As an illustration, let’s review how a large random noise (of up to 50% of the variability in the series) is not enough to destroy the seasonal structure in data, while remaining stable in the first two axes.
The way we add random noise to data is by adding a random amount generated from a Normal distribution, using mean zero, and standard deviation of 1/4 the standard deviation of the annual temperatures in a given reading location. We perform PCA on this modified data set, examining the obtained principal components, as well as the circle of correlations between the original components and the ones obtained from the data with random noise (see table below).
random1 | random2 | random3 | random4 | random5 | |
---|---|---|---|---|---|
original1 | 0.996 | ||||
original2 | 0.019 | 0.994 | |||
original3 | 0.000 | 0.013 | 0.974 | ||
original4 | 0.002 | 0.000 | 0.027 | 0.921 | |
original5 | 0.003 | 0.006 | 0.006 | 0.043 | 0.92 |
It turns out that with this added random noise, the first five axes remain stable.
Next, we repeat the same procedure, but this time adding a larger amount of random noise: half of the standard deviation of each variable (see results in table below).
random1 | random2 | random3 | random4 | random5 | |
---|---|---|---|---|---|
original1 | 0.986 | ||||
original2 | 0.039 | 0.975 | |||
original3 | 0.000 | 0.025 | 0.908 | ||
original4 | 0.003 | 0.000 | 0.057 | 0.761 | |
original5 | 0.005 | 0.011 | 0.016 | 0.064 | 0.751 |
Despite the larger amount of introduced random noise, the first three axes still remain mostly unchanged, whereas the fourth and the fifth axes have been slightly modified.

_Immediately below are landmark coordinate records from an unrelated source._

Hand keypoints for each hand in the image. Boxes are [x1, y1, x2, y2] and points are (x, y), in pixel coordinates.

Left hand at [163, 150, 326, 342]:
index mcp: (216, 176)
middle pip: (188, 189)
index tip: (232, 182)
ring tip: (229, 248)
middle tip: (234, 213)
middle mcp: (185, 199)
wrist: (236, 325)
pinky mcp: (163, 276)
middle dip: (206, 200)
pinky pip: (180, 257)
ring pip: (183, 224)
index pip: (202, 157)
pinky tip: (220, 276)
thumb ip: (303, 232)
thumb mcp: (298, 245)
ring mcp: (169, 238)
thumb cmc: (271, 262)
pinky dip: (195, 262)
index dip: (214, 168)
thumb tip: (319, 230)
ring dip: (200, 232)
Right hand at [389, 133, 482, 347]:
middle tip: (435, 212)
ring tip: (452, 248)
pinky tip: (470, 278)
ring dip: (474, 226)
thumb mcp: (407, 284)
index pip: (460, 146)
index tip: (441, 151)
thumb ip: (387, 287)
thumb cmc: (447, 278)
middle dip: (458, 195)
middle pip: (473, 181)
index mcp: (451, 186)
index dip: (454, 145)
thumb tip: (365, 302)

4.1.6 Selecting Best Temperature Reading Locations
As we mentioned in the introduction of this chapter, one of the stages of the Lascaux Cave research project involved deciding whether to locate the sensors for reading temperatures along the cave.
We seek to obtain a small subset of reading locations, such that they provide essential information for the totality of the observations. Simply put, we seek to conserve the stable factorial directions.

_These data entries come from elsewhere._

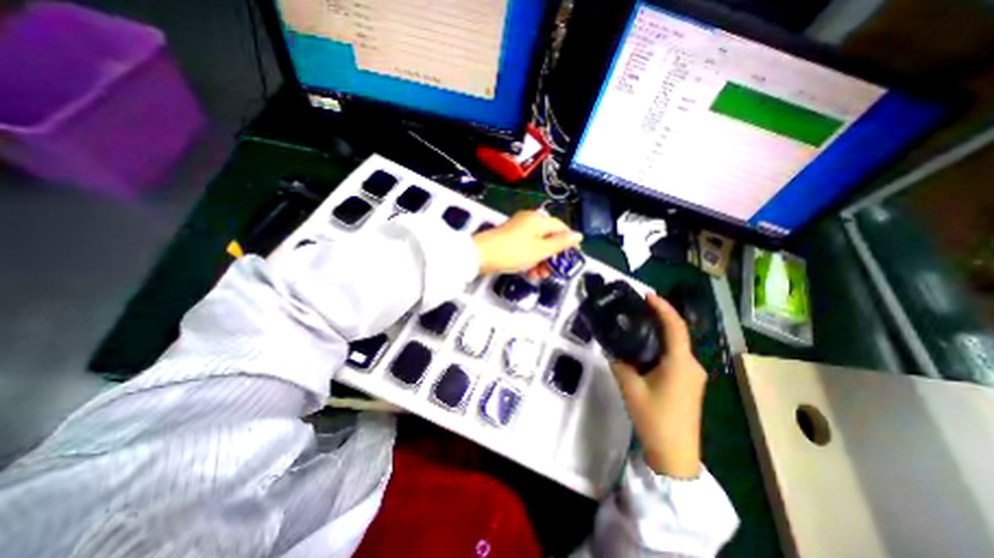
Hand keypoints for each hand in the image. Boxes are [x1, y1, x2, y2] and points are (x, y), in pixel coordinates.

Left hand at [474, 209, 584, 275]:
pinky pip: (525, 247)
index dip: (569, 241)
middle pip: (548, 237)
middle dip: (552, 255)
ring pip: (536, 244)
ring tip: (540, 275)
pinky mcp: (508, 238)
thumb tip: (578, 235)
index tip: (573, 257)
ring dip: (541, 260)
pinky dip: (529, 259)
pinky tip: (529, 272)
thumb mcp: (540, 250)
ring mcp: (517, 229)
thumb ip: (560, 243)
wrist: (480, 255)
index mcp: (538, 220)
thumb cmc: (513, 252)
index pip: (561, 227)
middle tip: (554, 271)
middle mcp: (529, 221)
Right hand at [607, 292, 706, 479]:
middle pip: (677, 333)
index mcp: (680, 363)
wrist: (675, 455)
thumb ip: (620, 363)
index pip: (675, 326)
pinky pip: (675, 356)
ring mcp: (693, 375)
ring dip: (659, 332)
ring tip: (637, 323)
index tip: (647, 295)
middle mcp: (691, 365)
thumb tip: (613, 349)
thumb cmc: (654, 419)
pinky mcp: (689, 383)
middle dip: (659, 317)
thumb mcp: (630, 388)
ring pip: (676, 345)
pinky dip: (661, 346)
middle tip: (637, 308)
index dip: (663, 308)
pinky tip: (645, 347)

The first decision that we made was to retain just one of the measurements for every pair of temperature “rock/air”; this reduced the number of readings from 30 to 15 temperature variables.

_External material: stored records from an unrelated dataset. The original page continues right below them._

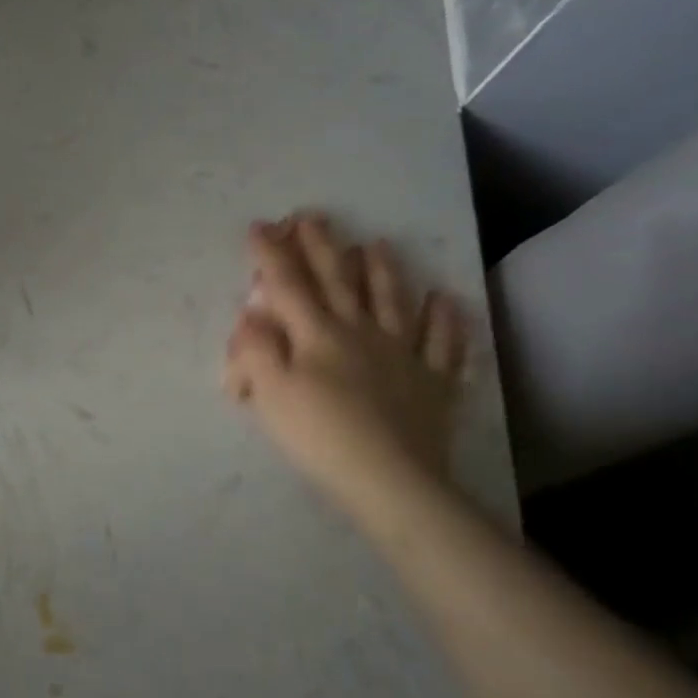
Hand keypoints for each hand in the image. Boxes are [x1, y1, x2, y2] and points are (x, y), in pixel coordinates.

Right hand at [223, 212, 468, 509]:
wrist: (391, 481)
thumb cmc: (320, 436)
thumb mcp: (270, 394)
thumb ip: (254, 349)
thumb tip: (251, 316)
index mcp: (317, 334)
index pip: (288, 284)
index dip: (271, 254)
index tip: (260, 225)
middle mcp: (360, 332)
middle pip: (338, 281)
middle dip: (321, 246)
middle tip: (312, 216)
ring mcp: (402, 354)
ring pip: (392, 301)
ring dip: (382, 270)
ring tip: (376, 243)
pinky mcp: (433, 383)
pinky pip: (443, 345)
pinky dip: (445, 321)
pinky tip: (445, 300)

We provide only the sketch idea used to find the solution. The methodology consists of eliminating, step by step, the more redundant variables. We use the correlation between the new computed factorial axes (PCA on retained temperature reading locations) and the original factorial axes (PCA on all variables). To be more precise, we calculate the sum of squared correlations between homologous axes (diagonal of the correlation matrix). Finally, we obtain a subset of 8 variables that adequately reconstitute the subspace of the first three initial factorial axes (with correlations of 0.986, 0.980, and 0.865, like in the table 4.6 below).
random1 | random2 | random3 | |
---|---|---|---|
original1 | 0.986 | ||
original2 | 0.162 | 0.980 | |
original3 | 0.046 | 0.008 | 0.865 |